> **Your objective**: Transcribe all of the data verbatim, please, and leave out its pictures.

Stored data
* * * * *

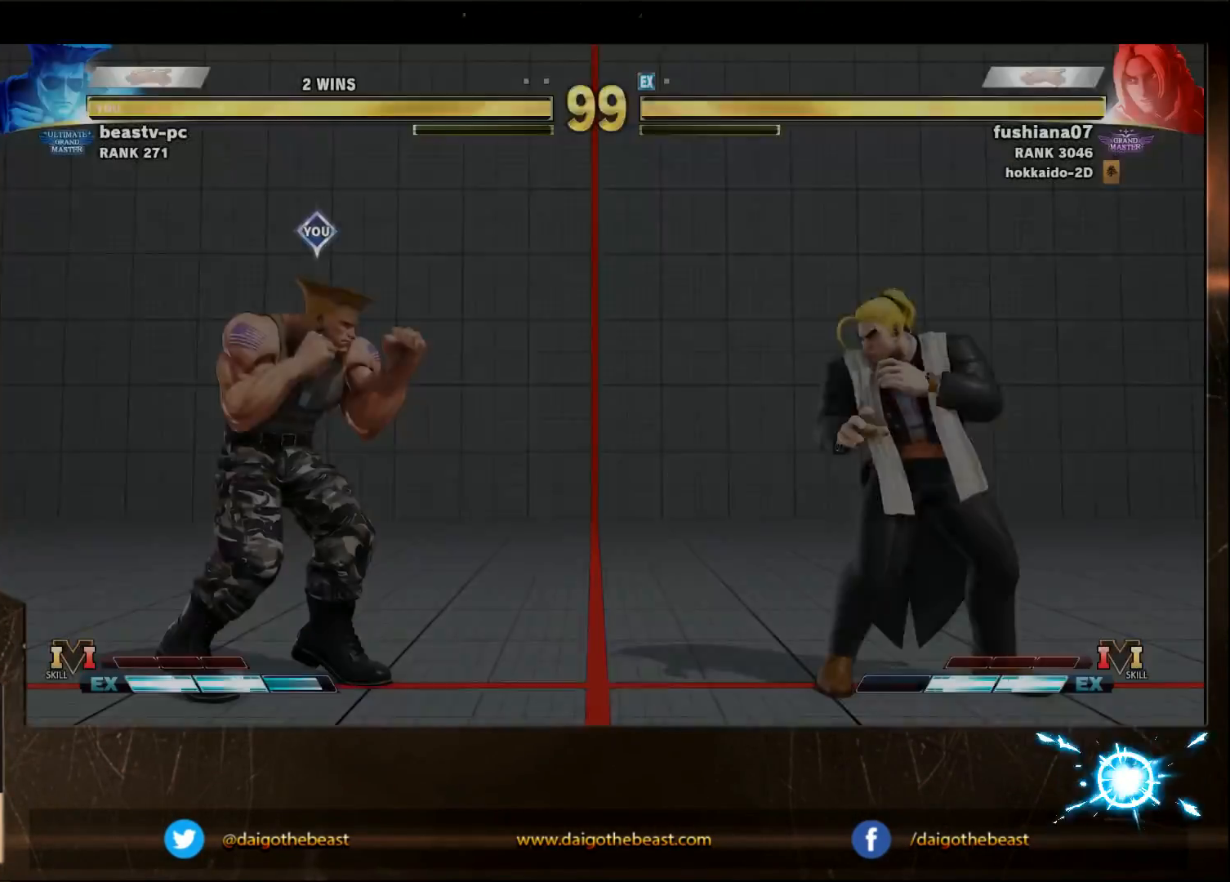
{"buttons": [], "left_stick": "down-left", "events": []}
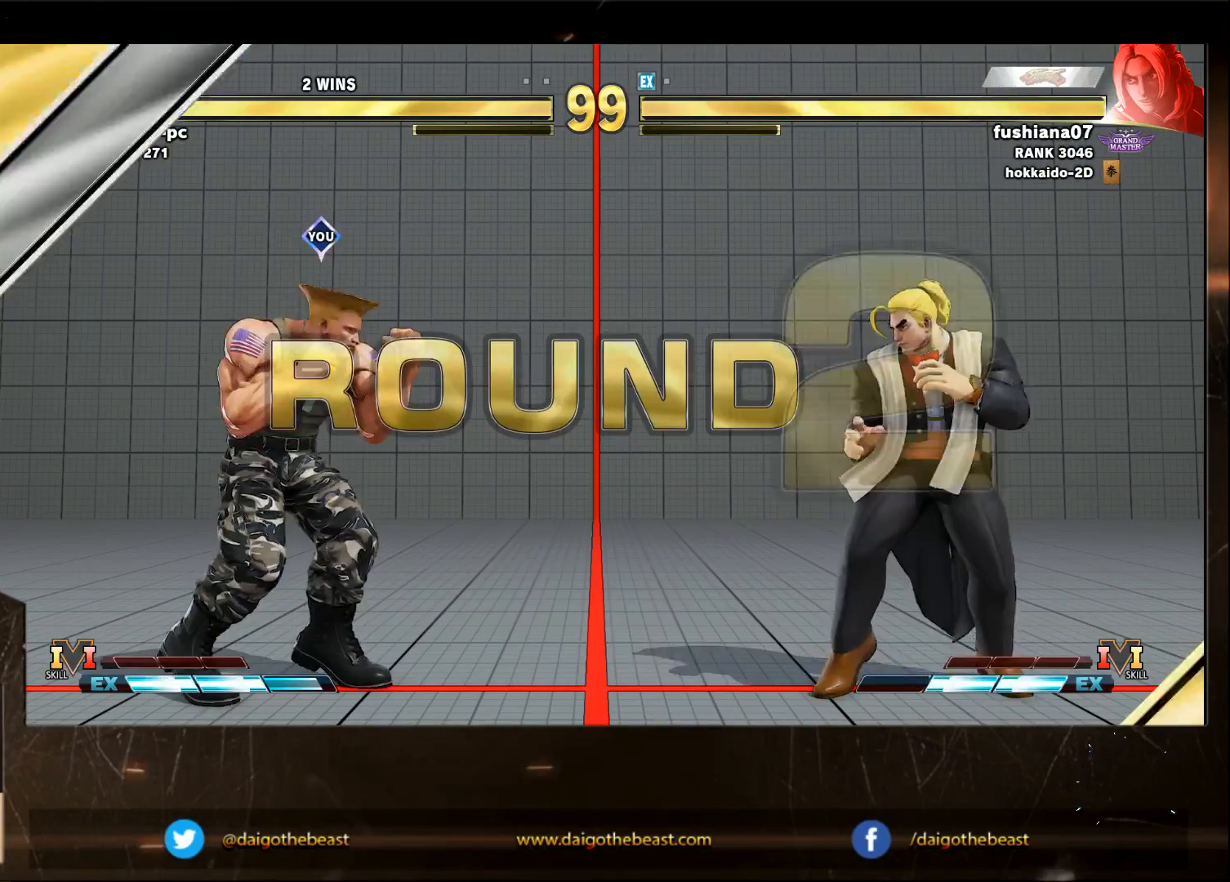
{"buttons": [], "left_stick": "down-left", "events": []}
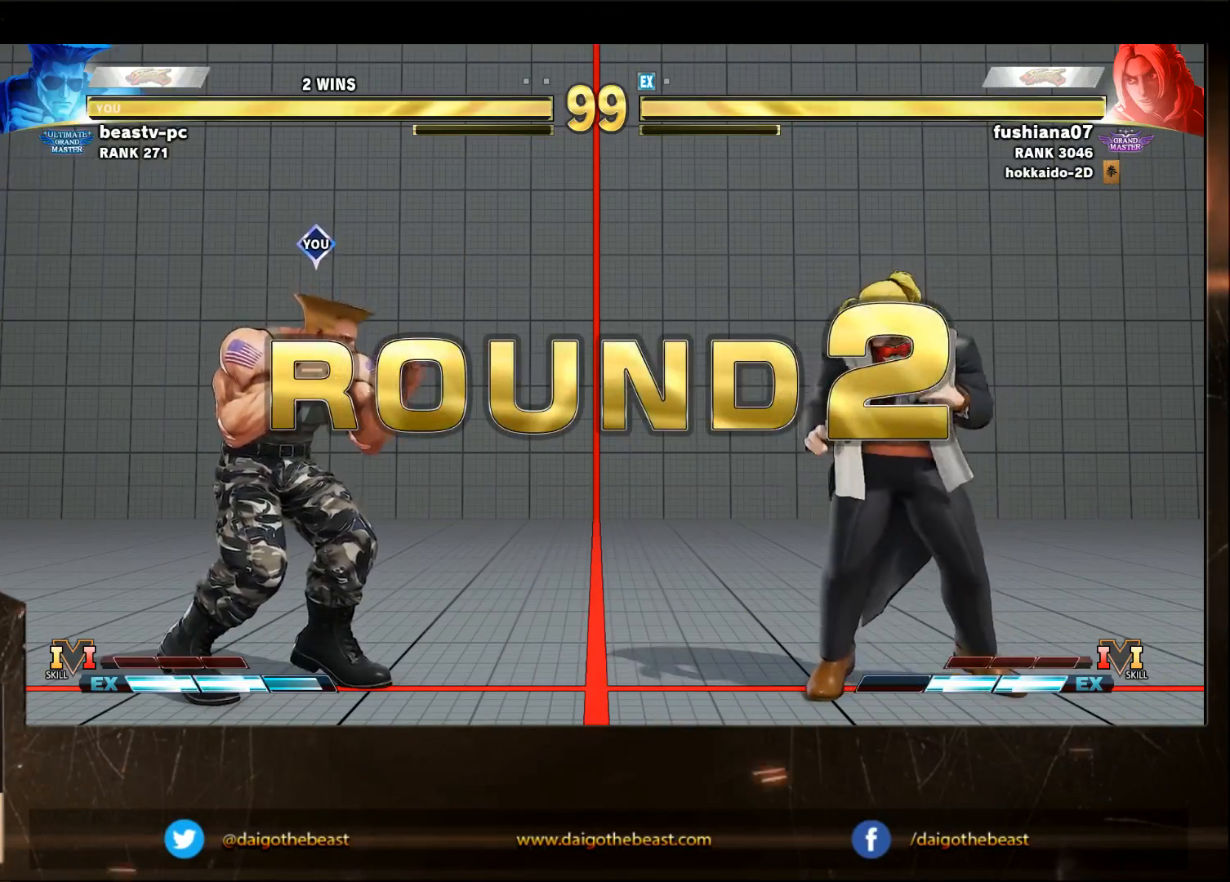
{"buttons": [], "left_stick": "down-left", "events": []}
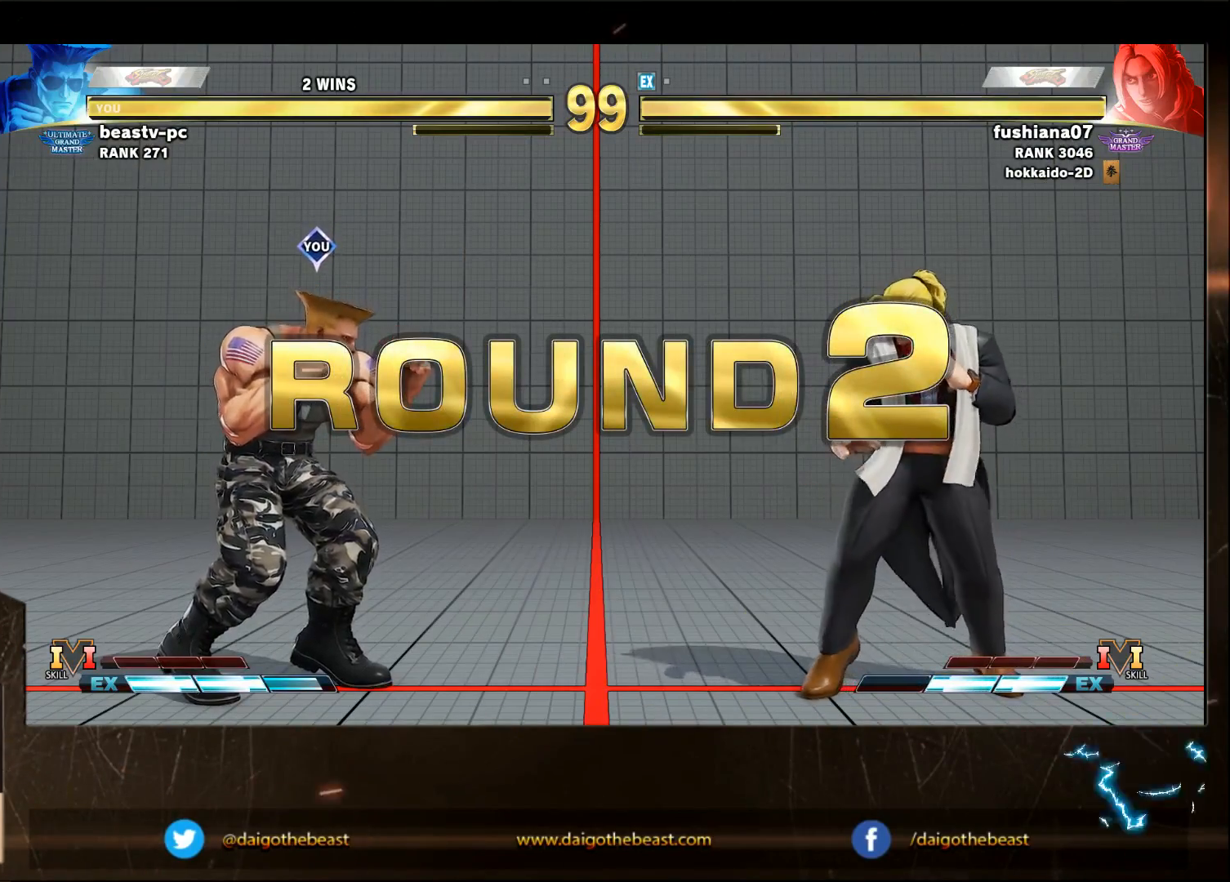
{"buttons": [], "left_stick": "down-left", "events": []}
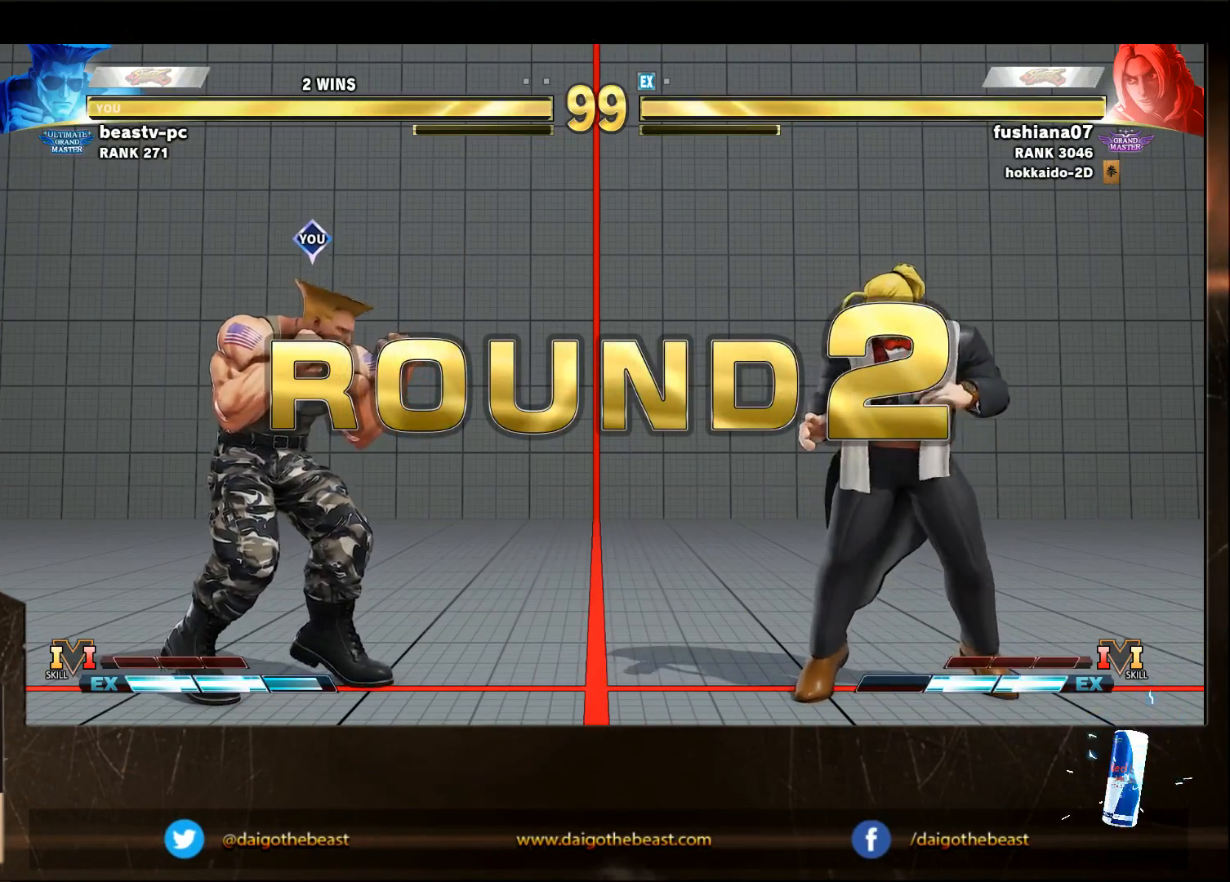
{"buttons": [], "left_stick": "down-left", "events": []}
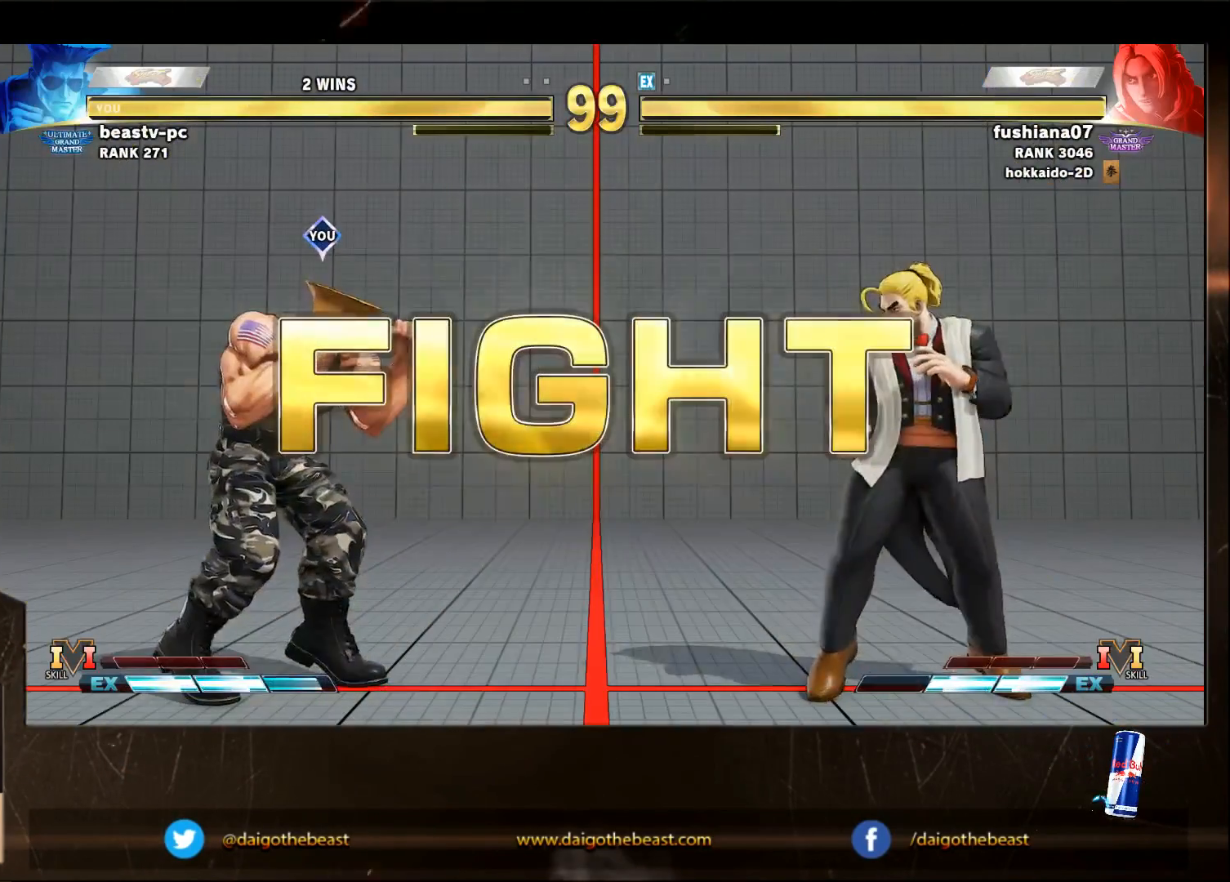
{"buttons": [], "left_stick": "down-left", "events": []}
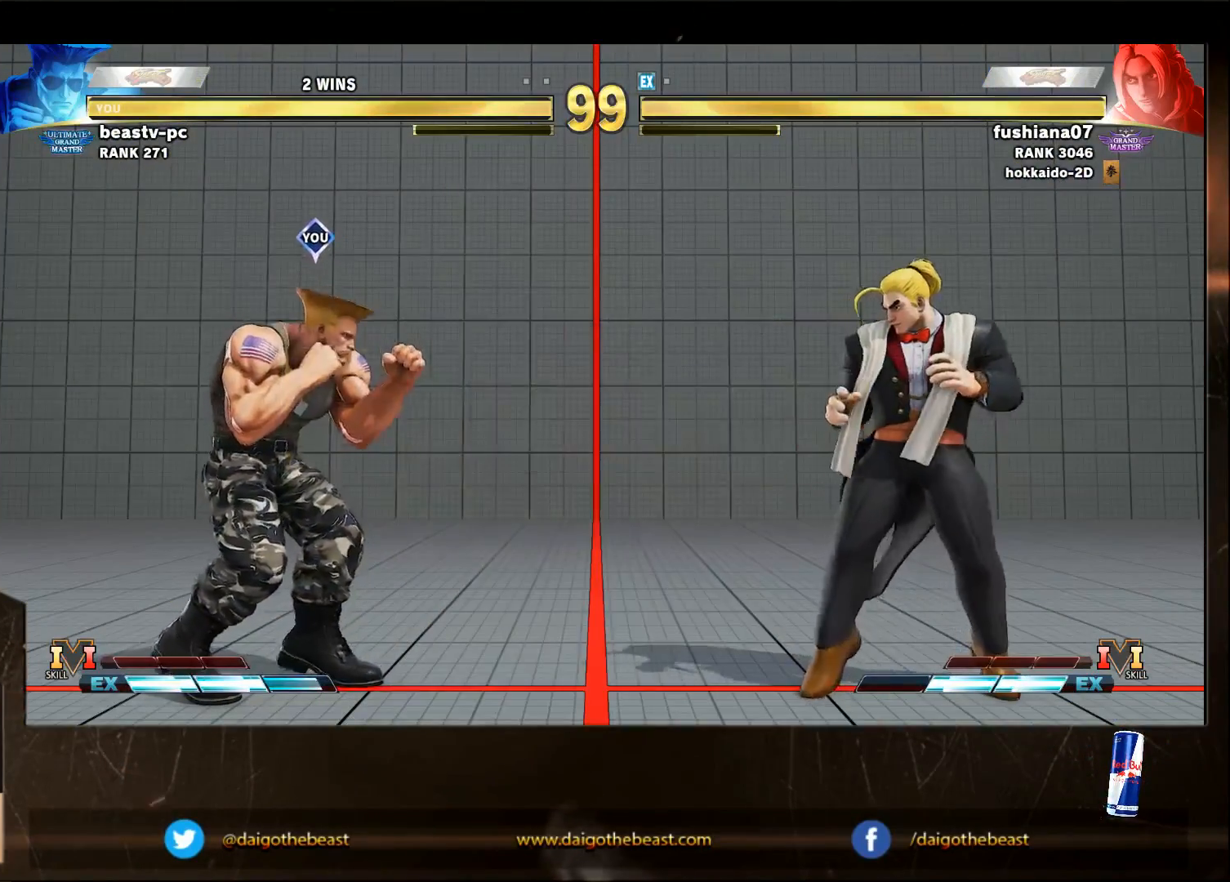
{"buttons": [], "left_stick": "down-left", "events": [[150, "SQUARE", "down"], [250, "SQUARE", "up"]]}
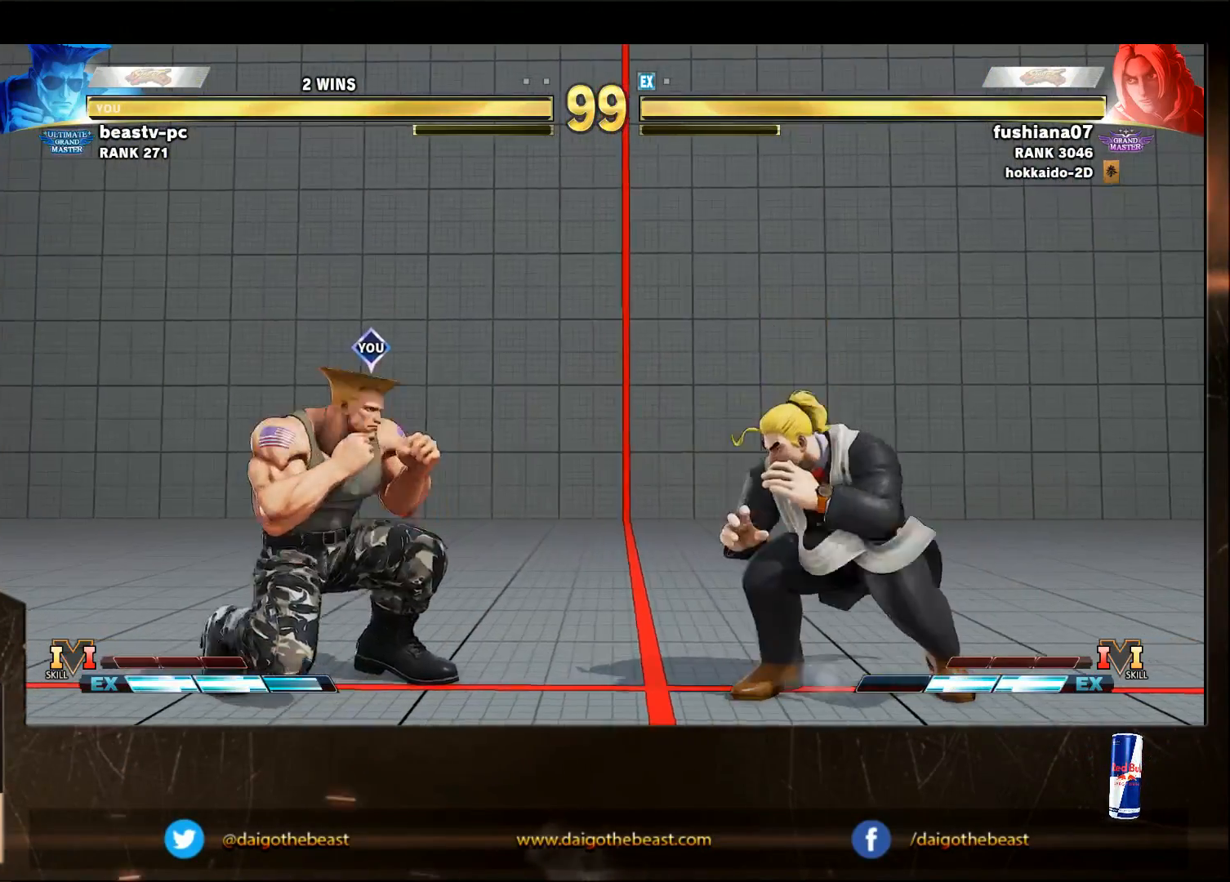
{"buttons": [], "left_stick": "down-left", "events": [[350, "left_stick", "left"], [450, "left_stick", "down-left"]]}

* * * * *

> **Answer box**:
{"buttons": [], "left_stick": "down-left", "events": []}
{"buttons": [], "left_stick": "down-left", "events": []}
{"buttons": [], "left_stick": "down-left", "events": []}
{"buttons": [], "left_stick": "down-left", "events": []}
{"buttons": [], "left_stick": "down-left", "events": []}
{"buttons": [], "left_stick": "down-left", "events": []}
{"buttons": [], "left_stick": "down-left", "events": [[150, "SQUARE", "down"], [250, "SQUARE", "up"]]}
{"buttons": [], "left_stick": "down-left", "events": [[350, "left_stick", "left"], [450, "left_stick", "down-left"]]}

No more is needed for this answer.